#### [Assignment]
Beneath this instruction is a listing; print exactly the lines in it starting at the line that contains "iten mit einer Gesamtfläche von" and going through the line that contains "않을 데이터 과학 원칙을 제시한 아마존 • IDT • 빅쏠 • 우아한형제들".

#### [Data for the task]
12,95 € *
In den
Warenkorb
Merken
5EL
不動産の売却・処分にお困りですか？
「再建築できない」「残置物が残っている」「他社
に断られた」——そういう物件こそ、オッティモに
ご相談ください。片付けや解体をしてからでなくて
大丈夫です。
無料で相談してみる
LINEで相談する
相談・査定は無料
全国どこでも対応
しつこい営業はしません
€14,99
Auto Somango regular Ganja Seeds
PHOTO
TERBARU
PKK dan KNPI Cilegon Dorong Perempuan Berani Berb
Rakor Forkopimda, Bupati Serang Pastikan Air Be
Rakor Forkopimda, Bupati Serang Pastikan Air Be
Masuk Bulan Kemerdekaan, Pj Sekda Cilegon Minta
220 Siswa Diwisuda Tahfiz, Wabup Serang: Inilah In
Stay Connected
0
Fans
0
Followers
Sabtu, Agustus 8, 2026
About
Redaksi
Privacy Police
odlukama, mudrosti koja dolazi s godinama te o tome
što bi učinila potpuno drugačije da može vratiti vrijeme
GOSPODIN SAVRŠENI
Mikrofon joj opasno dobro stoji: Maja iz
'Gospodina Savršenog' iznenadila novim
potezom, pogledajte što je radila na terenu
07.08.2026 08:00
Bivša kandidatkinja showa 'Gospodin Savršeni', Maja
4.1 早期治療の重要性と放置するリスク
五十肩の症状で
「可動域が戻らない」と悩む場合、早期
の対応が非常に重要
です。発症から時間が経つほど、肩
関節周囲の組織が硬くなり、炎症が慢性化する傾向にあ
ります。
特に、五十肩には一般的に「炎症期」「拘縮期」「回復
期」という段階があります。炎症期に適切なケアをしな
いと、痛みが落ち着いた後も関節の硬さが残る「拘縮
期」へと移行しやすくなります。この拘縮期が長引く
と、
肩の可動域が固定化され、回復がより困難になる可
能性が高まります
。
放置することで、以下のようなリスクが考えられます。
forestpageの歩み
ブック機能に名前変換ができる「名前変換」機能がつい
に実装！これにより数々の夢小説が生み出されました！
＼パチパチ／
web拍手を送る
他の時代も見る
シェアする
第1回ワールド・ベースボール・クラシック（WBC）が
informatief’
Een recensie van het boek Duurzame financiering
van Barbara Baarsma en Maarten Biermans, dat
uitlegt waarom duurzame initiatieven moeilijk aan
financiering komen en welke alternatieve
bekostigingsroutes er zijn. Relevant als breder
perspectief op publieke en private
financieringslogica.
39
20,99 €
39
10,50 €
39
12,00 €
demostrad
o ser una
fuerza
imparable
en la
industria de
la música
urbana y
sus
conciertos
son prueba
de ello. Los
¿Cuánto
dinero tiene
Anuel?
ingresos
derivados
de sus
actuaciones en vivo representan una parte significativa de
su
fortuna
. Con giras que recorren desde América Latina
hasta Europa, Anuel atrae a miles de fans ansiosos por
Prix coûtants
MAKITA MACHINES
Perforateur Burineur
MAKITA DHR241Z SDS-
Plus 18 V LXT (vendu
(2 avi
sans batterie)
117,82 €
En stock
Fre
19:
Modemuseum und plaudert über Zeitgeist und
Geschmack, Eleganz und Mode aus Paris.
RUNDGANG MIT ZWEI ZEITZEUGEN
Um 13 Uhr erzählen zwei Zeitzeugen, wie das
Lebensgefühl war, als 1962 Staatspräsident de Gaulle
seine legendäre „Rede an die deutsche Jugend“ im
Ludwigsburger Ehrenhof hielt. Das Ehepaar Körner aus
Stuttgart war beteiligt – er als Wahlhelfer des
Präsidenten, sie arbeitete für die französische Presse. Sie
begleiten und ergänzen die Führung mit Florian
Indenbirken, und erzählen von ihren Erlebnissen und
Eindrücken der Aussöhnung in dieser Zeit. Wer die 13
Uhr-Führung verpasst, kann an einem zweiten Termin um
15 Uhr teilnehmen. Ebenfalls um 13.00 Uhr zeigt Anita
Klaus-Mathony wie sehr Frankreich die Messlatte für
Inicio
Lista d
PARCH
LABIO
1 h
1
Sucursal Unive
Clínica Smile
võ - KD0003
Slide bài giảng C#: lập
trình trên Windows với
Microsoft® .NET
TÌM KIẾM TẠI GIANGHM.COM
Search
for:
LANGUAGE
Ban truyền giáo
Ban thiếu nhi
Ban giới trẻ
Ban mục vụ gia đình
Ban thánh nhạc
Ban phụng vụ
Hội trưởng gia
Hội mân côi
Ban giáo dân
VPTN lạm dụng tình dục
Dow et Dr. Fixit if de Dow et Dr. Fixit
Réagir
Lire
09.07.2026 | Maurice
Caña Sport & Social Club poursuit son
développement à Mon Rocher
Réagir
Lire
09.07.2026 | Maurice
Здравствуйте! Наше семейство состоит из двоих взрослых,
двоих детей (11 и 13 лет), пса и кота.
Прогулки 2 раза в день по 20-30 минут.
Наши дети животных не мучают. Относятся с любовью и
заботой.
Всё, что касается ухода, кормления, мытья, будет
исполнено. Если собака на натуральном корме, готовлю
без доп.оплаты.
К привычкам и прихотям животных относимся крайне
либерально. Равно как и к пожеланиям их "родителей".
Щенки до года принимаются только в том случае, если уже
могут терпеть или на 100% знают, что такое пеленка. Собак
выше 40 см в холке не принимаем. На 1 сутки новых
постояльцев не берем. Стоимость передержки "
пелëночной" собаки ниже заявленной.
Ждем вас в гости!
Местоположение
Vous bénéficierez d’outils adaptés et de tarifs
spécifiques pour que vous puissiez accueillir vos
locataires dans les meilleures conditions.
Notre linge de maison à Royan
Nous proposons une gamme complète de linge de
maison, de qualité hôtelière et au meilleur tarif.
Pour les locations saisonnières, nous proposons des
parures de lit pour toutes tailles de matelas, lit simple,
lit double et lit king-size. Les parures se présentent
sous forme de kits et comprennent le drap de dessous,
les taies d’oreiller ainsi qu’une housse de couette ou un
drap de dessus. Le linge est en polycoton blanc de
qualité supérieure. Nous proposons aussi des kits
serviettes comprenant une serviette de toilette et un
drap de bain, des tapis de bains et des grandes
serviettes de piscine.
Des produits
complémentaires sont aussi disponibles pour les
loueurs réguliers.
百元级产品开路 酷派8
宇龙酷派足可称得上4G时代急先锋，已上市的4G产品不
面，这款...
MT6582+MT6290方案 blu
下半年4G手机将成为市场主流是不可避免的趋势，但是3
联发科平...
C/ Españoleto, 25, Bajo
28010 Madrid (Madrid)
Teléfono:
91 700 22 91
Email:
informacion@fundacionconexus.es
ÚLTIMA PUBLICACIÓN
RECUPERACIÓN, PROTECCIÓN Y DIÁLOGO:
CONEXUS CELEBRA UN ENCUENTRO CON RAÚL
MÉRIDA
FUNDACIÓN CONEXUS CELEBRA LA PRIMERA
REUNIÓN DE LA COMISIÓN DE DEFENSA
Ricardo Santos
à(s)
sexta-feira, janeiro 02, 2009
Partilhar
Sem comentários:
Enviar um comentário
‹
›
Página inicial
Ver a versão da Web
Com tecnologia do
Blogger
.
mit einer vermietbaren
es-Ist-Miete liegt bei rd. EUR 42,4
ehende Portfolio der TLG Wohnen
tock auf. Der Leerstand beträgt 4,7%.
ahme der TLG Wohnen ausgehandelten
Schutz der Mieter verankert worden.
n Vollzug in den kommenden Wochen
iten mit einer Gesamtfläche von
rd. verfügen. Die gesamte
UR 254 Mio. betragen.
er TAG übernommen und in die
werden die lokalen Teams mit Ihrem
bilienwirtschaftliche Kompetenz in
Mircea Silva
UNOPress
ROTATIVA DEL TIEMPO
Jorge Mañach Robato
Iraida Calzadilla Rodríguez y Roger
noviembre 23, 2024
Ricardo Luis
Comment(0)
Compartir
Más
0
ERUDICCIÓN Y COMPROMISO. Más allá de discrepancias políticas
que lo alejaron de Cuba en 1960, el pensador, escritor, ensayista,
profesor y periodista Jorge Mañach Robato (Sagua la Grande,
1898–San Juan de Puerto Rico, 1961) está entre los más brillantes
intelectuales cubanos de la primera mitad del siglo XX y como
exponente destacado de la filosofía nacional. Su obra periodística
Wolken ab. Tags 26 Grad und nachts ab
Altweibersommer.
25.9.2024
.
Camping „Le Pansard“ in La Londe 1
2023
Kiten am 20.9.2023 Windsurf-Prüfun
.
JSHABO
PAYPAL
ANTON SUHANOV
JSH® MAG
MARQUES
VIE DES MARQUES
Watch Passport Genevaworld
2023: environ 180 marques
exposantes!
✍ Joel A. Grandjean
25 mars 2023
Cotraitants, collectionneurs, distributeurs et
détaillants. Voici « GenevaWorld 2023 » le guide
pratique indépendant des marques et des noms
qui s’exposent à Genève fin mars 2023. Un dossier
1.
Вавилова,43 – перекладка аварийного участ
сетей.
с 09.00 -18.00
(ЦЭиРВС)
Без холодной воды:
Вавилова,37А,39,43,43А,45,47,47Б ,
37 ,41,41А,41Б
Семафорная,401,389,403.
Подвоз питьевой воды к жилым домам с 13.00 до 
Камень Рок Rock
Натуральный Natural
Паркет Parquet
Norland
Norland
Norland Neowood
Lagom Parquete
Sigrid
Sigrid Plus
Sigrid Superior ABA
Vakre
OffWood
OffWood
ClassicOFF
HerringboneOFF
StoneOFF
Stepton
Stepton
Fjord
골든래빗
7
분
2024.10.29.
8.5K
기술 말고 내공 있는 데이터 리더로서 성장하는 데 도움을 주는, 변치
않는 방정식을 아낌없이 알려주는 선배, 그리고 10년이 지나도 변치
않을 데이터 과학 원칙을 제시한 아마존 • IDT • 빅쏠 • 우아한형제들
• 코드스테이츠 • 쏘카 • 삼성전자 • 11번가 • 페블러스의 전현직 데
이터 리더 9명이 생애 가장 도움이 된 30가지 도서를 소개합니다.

#### [Response]
iten mit einer Gesamtfläche von
rd. verfügen. Die gesamte
UR 254 Mio. betragen.
er TAG übernommen und in die
werden die lokalen Teams mit Ihrem
bilienwirtschaftliche Kompetenz in
Mircea Silva
UNOPress
ROTATIVA DEL TIEMPO
Jorge Mañach Robato
Iraida Calzadilla Rodríguez y Roger
noviembre 23, 2024
Ricardo Luis
Comment(0)
Compartir
Más
0
ERUDICCIÓN Y COMPROMISO. Más allá de discrepancias políticas
que lo alejaron de Cuba en 1960, el pensador, escritor, ensayista,
profesor y periodista Jorge Mañach Robato (Sagua la Grande,
1898–San Juan de Puerto Rico, 1961) está entre los más brillantes
intelectuales cubanos de la primera mitad del siglo XX y como
exponente destacado de la filosofía nacional. Su obra periodística
Wolken ab. Tags 26 Grad und nachts ab
Altweibersommer.
25.9.2024
.
Camping „Le Pansard“ in La Londe 1
2023
Kiten am 20.9.2023 Windsurf-Prüfun
.
JSHABO
PAYPAL
ANTON SUHANOV
JSH® MAG
MARQUES
VIE DES MARQUES
Watch Passport Genevaworld
2023: environ 180 marques
exposantes!
✍ Joel A. Grandjean
25 mars 2023
Cotraitants, collectionneurs, distributeurs et
détaillants. Voici « GenevaWorld 2023 » le guide
pratique indépendant des marques et des noms
qui s’exposent à Genève fin mars 2023. Un dossier
1.
Вавилова,43 – перекладка аварийного участ
сетей.
с 09.00 -18.00
(ЦЭиРВС)
Без холодной воды:
Вавилова,37А,39,43,43А,45,47,47Б ,
37 ,41,41А,41Б
Семафорная,401,389,403.
Подвоз питьевой воды к жилым домам с 13.00 до 
Камень Рок Rock
Натуральный Natural
Паркет Parquet
Norland
Norland
Norland Neowood
Lagom Parquete
Sigrid
Sigrid Plus
Sigrid Superior ABA
Vakre
OffWood
OffWood
ClassicOFF
HerringboneOFF
StoneOFF
Stepton
Stepton
Fjord
골든래빗
7
분
2024.10.29.
8.5K
기술 말고 내공 있는 데이터 리더로서 성장하는 데 도움을 주는, 변치
않는 방정식을 아낌없이 알려주는 선배, 그리고 10년이 지나도 변치
않을 데이터 과학 원칙을 제시한 아마존 • IDT • 빅쏠 • 우아한형제들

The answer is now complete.